Instructions to follow
Give the rows from the start through the line containing "What is the label of the 12th" as a numbered list, omitting blank lines.

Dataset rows
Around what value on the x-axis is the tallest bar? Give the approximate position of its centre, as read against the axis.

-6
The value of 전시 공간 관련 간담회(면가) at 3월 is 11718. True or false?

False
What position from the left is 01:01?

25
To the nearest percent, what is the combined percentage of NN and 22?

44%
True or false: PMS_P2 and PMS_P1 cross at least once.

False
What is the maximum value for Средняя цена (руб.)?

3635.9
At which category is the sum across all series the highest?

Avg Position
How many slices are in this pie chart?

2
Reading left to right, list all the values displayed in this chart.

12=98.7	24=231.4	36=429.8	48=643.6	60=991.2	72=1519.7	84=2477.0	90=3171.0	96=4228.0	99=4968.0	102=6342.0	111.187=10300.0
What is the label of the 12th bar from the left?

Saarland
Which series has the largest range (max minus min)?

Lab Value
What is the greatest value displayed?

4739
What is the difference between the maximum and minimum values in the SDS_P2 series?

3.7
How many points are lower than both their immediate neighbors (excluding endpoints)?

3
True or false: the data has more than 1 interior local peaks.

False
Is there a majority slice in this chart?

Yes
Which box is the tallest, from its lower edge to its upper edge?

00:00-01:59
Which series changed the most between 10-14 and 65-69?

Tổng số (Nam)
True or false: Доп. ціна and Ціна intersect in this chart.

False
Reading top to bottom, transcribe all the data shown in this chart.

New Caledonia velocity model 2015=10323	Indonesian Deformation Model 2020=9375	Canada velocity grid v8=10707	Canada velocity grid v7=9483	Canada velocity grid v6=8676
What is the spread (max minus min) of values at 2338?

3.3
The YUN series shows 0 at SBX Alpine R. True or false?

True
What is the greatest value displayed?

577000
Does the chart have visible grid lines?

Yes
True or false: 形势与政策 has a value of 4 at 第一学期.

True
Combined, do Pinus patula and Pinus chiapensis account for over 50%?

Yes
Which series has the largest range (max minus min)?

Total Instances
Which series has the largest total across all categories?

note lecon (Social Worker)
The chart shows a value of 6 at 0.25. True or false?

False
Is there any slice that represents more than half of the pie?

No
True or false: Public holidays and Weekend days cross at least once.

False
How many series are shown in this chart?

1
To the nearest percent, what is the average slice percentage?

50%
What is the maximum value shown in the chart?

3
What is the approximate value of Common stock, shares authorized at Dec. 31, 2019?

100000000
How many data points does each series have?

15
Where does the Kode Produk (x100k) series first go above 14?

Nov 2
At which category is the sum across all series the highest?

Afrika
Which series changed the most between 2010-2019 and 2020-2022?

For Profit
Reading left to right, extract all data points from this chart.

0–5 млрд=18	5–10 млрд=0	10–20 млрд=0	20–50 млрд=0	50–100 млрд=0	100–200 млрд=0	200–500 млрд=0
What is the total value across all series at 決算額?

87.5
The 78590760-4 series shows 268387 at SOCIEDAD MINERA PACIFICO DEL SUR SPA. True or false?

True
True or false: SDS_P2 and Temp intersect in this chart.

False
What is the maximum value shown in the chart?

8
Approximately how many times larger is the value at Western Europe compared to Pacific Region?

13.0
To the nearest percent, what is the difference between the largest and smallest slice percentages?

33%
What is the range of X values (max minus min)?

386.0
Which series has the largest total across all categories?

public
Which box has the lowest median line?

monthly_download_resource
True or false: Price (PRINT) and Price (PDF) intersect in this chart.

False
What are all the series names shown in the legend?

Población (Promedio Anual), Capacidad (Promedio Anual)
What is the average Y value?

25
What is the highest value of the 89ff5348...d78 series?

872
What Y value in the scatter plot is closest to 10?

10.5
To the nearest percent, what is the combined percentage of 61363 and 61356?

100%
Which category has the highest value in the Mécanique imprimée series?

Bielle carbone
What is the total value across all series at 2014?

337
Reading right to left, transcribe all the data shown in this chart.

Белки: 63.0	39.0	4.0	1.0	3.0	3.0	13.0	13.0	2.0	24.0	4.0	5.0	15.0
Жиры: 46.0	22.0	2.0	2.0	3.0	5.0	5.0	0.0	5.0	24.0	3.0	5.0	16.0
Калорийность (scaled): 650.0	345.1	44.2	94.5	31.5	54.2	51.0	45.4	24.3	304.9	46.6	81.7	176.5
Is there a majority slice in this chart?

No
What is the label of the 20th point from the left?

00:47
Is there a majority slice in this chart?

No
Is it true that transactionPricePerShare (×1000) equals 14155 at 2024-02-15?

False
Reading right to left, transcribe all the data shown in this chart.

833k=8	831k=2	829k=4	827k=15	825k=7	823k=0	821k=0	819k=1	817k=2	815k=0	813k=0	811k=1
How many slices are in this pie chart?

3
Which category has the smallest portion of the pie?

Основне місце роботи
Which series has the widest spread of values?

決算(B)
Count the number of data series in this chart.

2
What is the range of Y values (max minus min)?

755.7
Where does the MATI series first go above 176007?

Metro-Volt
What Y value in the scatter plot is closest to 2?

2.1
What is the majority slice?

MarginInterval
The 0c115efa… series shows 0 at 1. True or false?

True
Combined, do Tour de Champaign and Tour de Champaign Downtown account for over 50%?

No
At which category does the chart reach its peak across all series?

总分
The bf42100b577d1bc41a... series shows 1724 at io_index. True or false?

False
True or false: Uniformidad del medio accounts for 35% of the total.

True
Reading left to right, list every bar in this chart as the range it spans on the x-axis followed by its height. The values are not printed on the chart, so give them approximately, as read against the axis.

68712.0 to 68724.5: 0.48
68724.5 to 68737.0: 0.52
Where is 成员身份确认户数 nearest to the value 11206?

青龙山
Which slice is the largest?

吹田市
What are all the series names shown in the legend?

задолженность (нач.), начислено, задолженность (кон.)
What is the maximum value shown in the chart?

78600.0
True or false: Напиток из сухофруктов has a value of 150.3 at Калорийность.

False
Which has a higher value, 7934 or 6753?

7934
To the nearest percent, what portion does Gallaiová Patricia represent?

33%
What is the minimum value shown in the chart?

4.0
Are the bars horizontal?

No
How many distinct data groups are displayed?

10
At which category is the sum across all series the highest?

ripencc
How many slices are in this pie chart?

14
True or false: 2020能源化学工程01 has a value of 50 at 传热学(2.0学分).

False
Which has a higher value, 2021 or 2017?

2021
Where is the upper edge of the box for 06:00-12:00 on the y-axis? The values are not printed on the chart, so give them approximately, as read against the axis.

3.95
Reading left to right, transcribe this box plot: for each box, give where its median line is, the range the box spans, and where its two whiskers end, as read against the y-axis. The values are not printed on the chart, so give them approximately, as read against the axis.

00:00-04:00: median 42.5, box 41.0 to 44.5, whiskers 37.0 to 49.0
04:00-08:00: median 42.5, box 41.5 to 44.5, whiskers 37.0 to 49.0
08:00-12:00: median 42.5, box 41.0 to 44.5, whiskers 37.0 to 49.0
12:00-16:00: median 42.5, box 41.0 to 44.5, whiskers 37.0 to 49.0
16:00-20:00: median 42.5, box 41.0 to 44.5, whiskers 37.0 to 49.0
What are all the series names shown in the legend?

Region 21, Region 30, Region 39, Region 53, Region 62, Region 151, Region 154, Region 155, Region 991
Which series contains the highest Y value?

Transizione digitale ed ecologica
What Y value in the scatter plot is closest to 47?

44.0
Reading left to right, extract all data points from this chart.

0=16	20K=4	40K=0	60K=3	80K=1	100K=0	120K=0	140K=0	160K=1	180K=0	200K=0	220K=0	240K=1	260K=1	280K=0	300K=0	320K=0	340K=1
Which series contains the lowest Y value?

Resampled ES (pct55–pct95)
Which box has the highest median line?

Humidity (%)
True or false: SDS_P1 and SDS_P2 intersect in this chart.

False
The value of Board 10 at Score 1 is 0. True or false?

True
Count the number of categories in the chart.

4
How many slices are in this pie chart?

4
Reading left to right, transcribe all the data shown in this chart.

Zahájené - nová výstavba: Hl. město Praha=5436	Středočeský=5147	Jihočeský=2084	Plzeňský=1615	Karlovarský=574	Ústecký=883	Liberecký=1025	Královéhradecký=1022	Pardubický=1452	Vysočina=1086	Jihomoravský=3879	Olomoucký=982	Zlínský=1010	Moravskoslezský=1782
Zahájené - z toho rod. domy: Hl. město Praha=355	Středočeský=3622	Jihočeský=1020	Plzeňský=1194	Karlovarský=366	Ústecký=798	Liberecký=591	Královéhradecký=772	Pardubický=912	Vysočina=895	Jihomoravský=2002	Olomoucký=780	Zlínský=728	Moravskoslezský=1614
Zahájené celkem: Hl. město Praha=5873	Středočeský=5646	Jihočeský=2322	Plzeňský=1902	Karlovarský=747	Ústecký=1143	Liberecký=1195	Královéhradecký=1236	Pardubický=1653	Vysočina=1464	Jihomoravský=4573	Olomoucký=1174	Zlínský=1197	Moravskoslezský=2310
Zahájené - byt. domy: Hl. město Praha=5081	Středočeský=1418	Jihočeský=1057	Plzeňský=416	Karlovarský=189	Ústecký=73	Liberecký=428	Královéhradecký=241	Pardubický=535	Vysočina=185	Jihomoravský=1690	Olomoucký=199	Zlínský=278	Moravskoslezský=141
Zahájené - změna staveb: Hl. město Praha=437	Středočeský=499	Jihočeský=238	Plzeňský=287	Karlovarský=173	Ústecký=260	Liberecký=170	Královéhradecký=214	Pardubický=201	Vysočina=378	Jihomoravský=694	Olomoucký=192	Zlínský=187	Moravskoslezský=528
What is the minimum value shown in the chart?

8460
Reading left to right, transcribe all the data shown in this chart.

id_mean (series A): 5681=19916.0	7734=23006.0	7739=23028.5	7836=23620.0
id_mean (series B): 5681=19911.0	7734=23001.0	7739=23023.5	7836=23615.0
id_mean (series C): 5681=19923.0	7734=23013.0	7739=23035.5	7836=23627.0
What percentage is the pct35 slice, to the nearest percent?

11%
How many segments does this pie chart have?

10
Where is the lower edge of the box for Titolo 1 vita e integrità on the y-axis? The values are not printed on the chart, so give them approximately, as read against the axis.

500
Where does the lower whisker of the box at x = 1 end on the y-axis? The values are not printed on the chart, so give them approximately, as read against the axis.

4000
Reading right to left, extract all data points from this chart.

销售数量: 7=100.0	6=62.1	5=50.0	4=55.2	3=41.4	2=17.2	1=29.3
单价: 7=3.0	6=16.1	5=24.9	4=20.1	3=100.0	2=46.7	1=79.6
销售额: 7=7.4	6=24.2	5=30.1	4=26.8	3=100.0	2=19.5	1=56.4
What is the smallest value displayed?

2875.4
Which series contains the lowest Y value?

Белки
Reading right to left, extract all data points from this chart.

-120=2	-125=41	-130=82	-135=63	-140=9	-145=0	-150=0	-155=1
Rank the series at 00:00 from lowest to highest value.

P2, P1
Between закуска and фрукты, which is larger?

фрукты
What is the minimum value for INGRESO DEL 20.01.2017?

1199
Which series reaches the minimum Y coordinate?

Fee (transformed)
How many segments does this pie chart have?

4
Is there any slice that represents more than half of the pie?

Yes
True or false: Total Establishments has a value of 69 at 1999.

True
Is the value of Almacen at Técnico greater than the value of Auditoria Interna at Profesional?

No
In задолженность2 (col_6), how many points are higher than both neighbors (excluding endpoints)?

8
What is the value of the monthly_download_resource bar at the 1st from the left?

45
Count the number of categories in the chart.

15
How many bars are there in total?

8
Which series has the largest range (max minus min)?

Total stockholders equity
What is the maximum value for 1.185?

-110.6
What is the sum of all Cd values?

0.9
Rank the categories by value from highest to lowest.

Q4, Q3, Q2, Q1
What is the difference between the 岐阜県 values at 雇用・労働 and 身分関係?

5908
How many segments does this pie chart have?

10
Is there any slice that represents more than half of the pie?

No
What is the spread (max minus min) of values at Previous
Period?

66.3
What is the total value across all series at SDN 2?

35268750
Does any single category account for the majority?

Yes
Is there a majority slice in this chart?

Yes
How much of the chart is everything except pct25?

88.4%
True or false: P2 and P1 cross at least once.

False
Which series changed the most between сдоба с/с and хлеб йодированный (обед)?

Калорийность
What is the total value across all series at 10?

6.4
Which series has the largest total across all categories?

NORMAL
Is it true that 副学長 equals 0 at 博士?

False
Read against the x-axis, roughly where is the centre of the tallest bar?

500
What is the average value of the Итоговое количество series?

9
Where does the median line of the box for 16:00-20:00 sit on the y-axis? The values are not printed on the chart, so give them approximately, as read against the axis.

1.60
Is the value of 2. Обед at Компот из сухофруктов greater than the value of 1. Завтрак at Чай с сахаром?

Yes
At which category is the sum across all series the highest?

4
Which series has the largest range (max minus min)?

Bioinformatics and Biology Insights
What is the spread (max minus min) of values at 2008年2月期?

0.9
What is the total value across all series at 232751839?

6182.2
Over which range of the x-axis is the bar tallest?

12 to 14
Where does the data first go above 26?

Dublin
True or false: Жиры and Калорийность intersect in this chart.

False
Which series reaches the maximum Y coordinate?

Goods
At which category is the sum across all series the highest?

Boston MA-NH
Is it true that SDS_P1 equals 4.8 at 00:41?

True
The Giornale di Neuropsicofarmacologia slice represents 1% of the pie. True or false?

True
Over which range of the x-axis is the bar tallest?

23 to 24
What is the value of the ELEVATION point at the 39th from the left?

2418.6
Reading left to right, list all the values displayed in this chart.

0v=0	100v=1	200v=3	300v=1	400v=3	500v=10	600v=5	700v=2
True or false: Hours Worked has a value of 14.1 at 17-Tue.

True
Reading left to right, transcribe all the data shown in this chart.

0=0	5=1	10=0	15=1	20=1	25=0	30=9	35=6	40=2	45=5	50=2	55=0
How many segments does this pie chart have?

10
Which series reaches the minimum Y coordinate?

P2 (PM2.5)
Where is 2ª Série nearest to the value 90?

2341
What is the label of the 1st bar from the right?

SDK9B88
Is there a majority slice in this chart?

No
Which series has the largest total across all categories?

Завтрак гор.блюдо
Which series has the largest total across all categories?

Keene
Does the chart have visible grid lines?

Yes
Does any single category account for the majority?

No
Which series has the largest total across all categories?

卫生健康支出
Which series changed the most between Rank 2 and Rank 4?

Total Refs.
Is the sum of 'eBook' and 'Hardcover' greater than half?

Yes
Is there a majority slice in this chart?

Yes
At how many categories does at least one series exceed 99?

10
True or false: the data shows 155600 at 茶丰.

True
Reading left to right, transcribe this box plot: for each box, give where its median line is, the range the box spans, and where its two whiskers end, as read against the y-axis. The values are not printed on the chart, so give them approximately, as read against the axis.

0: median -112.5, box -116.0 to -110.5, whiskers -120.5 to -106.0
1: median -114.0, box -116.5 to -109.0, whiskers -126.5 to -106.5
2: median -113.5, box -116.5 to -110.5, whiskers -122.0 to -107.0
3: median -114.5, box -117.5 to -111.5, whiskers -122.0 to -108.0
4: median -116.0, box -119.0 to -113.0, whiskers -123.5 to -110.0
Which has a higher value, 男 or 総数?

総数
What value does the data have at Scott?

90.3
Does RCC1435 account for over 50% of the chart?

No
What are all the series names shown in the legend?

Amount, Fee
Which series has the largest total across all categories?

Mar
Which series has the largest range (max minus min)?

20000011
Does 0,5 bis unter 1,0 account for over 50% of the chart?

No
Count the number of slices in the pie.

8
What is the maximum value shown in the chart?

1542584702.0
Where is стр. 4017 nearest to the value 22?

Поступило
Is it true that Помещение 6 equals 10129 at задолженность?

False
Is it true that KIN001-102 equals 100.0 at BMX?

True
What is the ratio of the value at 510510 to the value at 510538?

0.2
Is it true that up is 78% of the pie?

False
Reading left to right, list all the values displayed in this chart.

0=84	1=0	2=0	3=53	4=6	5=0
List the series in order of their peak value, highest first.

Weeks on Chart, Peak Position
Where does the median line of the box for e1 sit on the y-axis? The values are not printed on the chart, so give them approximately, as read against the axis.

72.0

Solution to the problem
1. Around what value on the x-axis is the tallest bar? Give the approximate position of its centre, as read against the axis.
2. -6
3. The value of 전시 공간 관련 간담회(면가) at 3월 is 11718. True or false?
4. False
5. What position from the left is 01:01?
6. 25
7. To the nearest percent, what is the combined percentage of NN and 22?
8. 44%
9. True or false: PMS_P2 and PMS_P1 cross at least once.
10. False
11. What is the maximum value for Средняя цена (руб.)?
12. 3635.9
13. At which category is the sum across all series the highest?
14. Avg Position
15. How many slices are in this pie chart?
16. 2
17. Reading left to right, list all the values displayed in this chart.
18. 12=98.7	24=231.4	36=429.8	48=643.6	60=991.2	72=1519.7	84=2477.0	90=3171.0	96=4228.0	99=4968.0	102=6342.0	111.187=10300.0
19. What is the label of the 12th bar from the left?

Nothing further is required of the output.